Hexcel continues to dominate the composites market and is positioned to ride the accelerating shift toward these super-tough materials in a wide range of industries.
Composites are polymer materials reinforced with carbon fiber, forming a strengthened combination that’s light, flexible and durable.
The next decade will see an explosion in the use of composite materials, in a variety of applications that include cars, trains, planes, satellites, boats, bicycles, housing materials, sporting goods, and wind energy.
According to a 2012 report by Materials Technology Publications, annual global sales of composites are estimated to reach $28.2 billion by 2015 and $48.7 billion by 2020, up from $16.1 billion in 2011.
The continual push for greater fuel efficiency is boosting demand for lightweight composites to replace metal parts in automotive manufacture.

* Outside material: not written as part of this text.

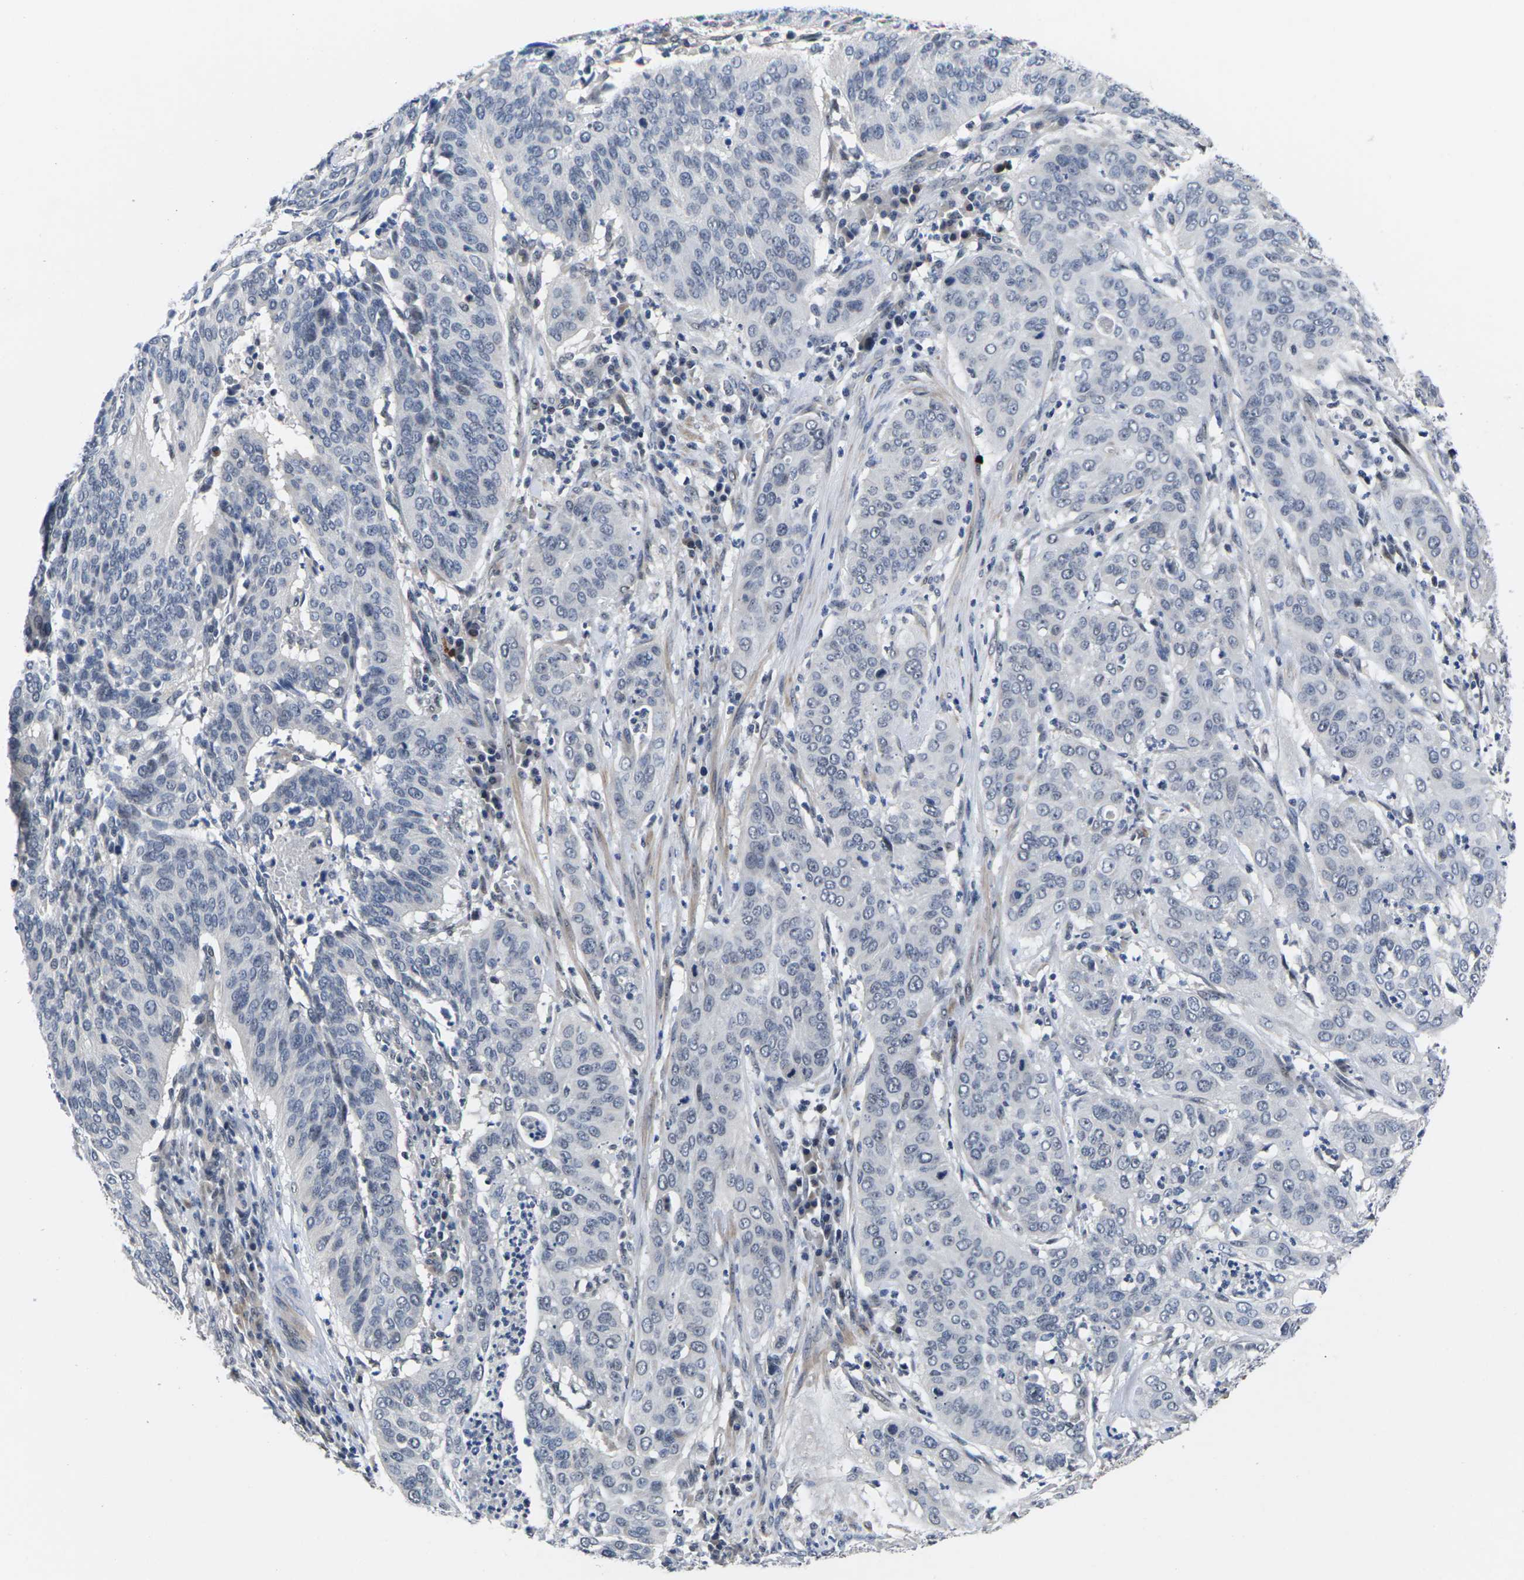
{"staining": {"intensity": "negative", "quantity": "none", "location": "none"}, "tissue": "cervical cancer", "cell_type": "Tumor cells", "image_type": "cancer", "snomed": [{"axis": "morphology", "description": "Normal tissue, NOS"}, {"axis": "morphology", "description": "Squamous cell carcinoma, NOS"}, {"axis": "topography", "description": "Cervix"}], "caption": "This is a histopathology image of immunohistochemistry staining of squamous cell carcinoma (cervical), which shows no positivity in tumor cells.", "gene": "ST6GAL2", "patient": {"sex": "female", "age": 39}}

The best play on the world’s growing thirst for composites is Hexcel, the largest US-producer of carbon fiber and by far the number one producer of aerospace composite materials.
As demand increases for these sophisticated materials, many manufacturers lack the engineering experience and skills to move away from metal-based assembly lines, forcing them to turn to Hexcel.
The company’s greatest opportunities for growth stem from aerospace; Hexcel is the chief composite supplier for aerospace giant Boeing, which has bet the farm on its new Dreamliner 787, a composite-built passenger aircraft.
Composites offer dramatic performance benefits for aircraft, including reduced weight, improved fuel burn, and better resistance against corrosion and damage.
On July 23, Hexcel reported second-quarter 2012 revenue of $399.2 million, 12.9 percent higher than the $353.7 million reported for the same quarter a year ago.
Second-quarter earnings were $48 million, or $0.47 in earnings per share (EPS), compared to $37.4 million or $0.37 in EPS for the year-ago quarter.
Management reaffirmed its 2012 outlook for total annual revenue to be in the range of $1.55 billion to 1.65 billion.
Hexcel sports a price-to-earnings (P/E) ratio of 13, slightly below the P/E of 13.6 for its sector of industrial goods, making this composite king a good bet for investors seeking recession-resistant, long-term growth amid a still troubled economy.